PROBLEM DETAILS
Gather each line of the records where "nodes" appears.

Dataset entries
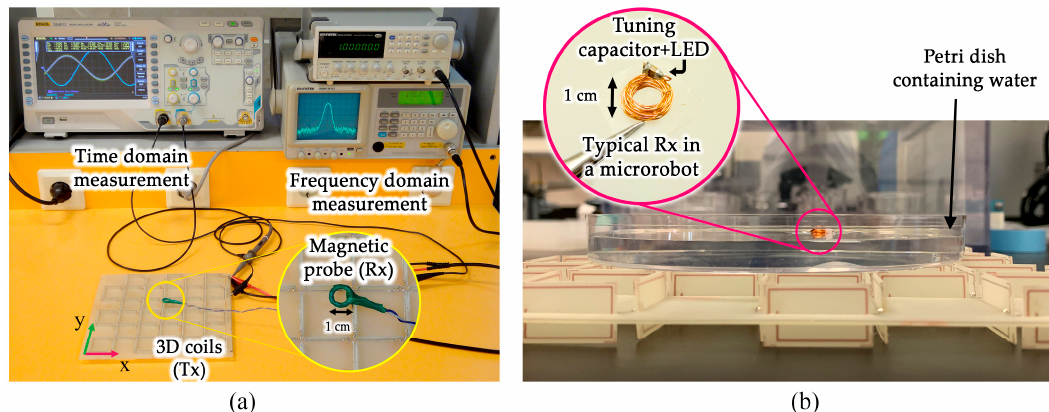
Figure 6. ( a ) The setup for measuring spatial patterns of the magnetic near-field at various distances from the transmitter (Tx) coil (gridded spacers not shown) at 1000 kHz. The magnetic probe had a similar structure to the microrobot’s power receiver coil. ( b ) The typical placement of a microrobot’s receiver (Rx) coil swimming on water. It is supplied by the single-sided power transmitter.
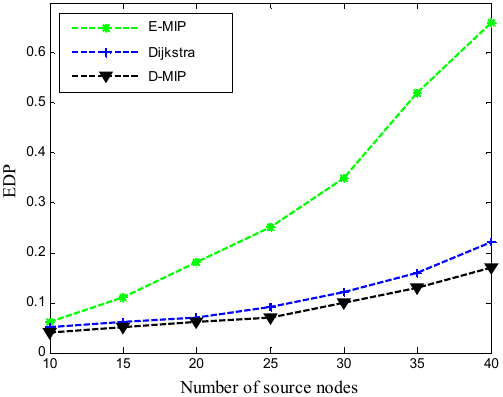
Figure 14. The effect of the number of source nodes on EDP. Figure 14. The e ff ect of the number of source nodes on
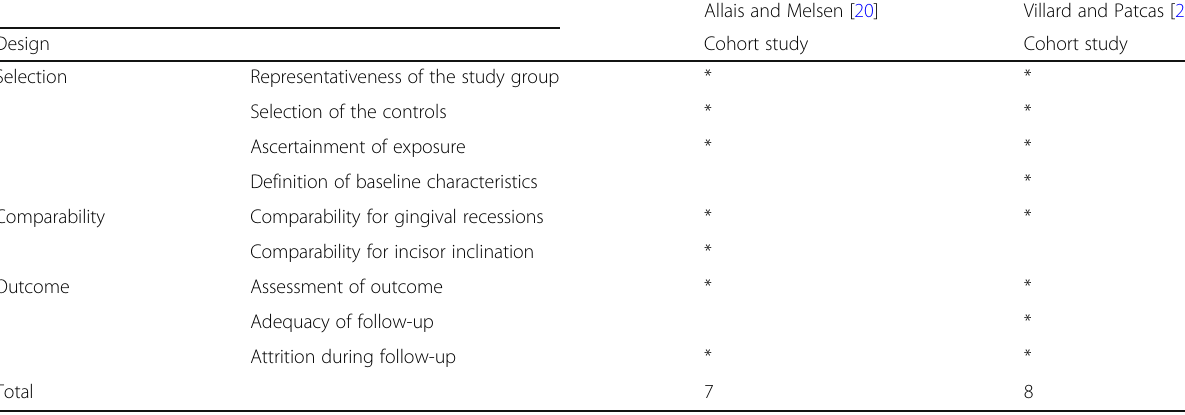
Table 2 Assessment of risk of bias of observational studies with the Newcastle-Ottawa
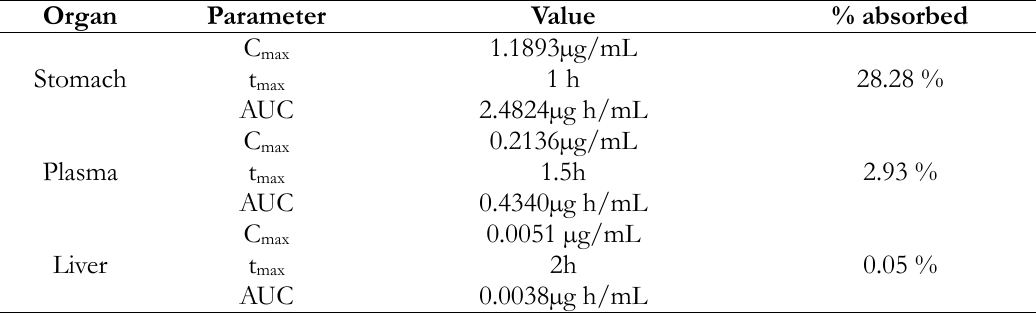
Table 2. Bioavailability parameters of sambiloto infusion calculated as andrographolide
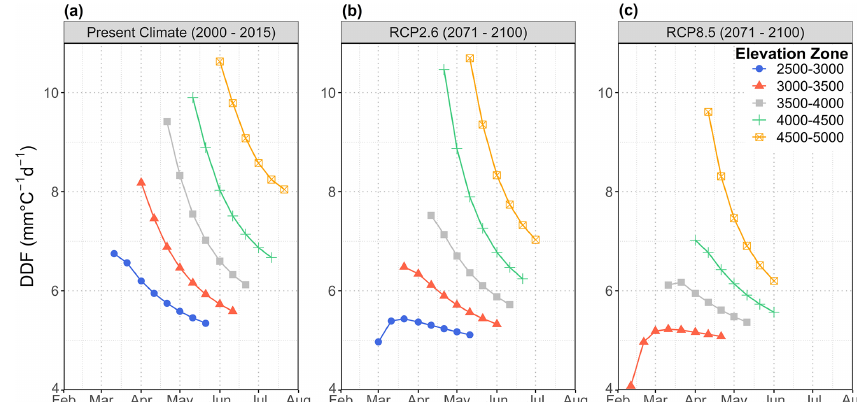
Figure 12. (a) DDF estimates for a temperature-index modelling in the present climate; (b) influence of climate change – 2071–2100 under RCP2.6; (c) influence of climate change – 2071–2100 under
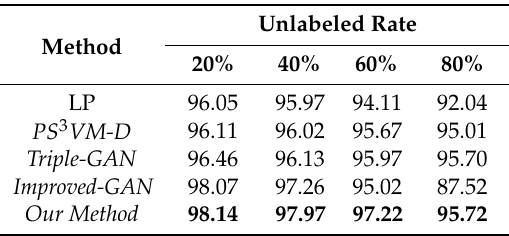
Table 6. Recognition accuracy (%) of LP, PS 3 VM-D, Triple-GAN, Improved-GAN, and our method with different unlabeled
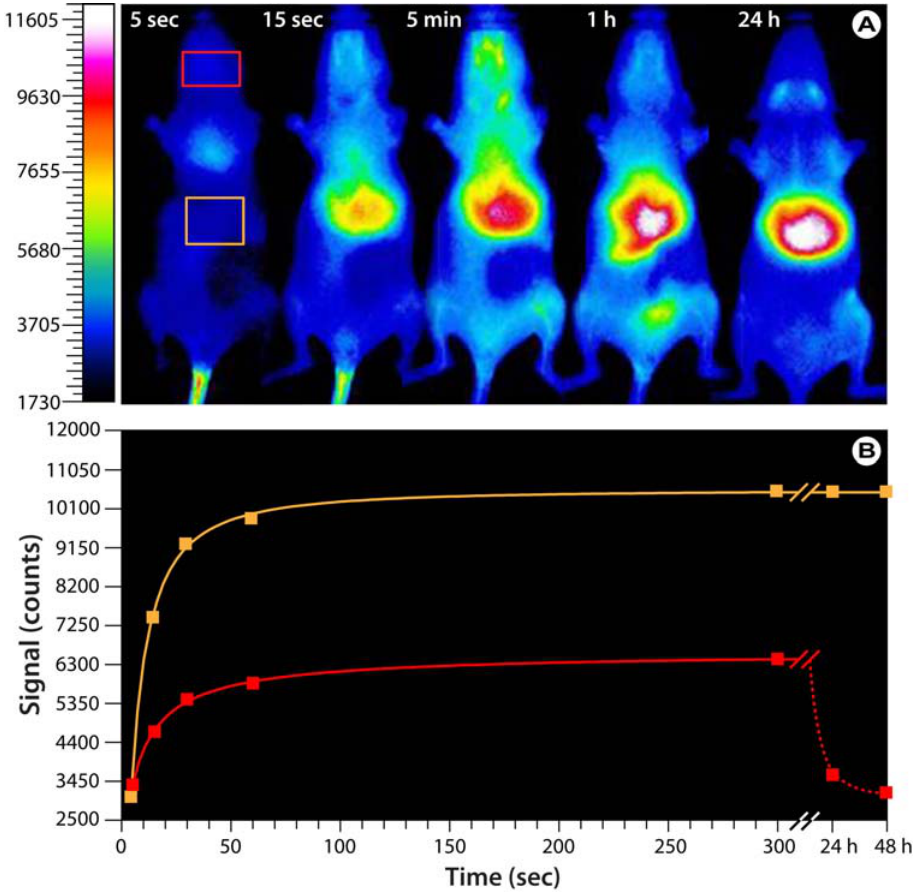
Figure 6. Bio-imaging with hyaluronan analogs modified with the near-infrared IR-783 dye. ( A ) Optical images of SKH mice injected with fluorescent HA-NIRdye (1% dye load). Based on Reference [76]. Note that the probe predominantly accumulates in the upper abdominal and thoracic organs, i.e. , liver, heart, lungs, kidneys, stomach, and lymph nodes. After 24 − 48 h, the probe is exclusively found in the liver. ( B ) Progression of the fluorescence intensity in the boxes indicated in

SOLUTION TO THIS TASK
Figure 14. The effect of the number of source nodes on EDP. Figure 14. The e ff ect of the number of source nodes on
Figure 6. Bio-imaging with hyaluronan analogs modified with the near-infrared IR-783 dye. ( A ) Optical images of SKH mice injected with fluorescent HA-NIRdye (1% dye load). Based on Reference [76]. Note that the probe predominantly accumulates in the upper abdominal and thoracic organs, i.e. , liver, heart, lungs, kidneys, stomach, and lymph nodes. After 24 − 48 h, the probe is exclusively found in the liver. ( B ) Progression of the fluorescence intensity in the boxes indicated in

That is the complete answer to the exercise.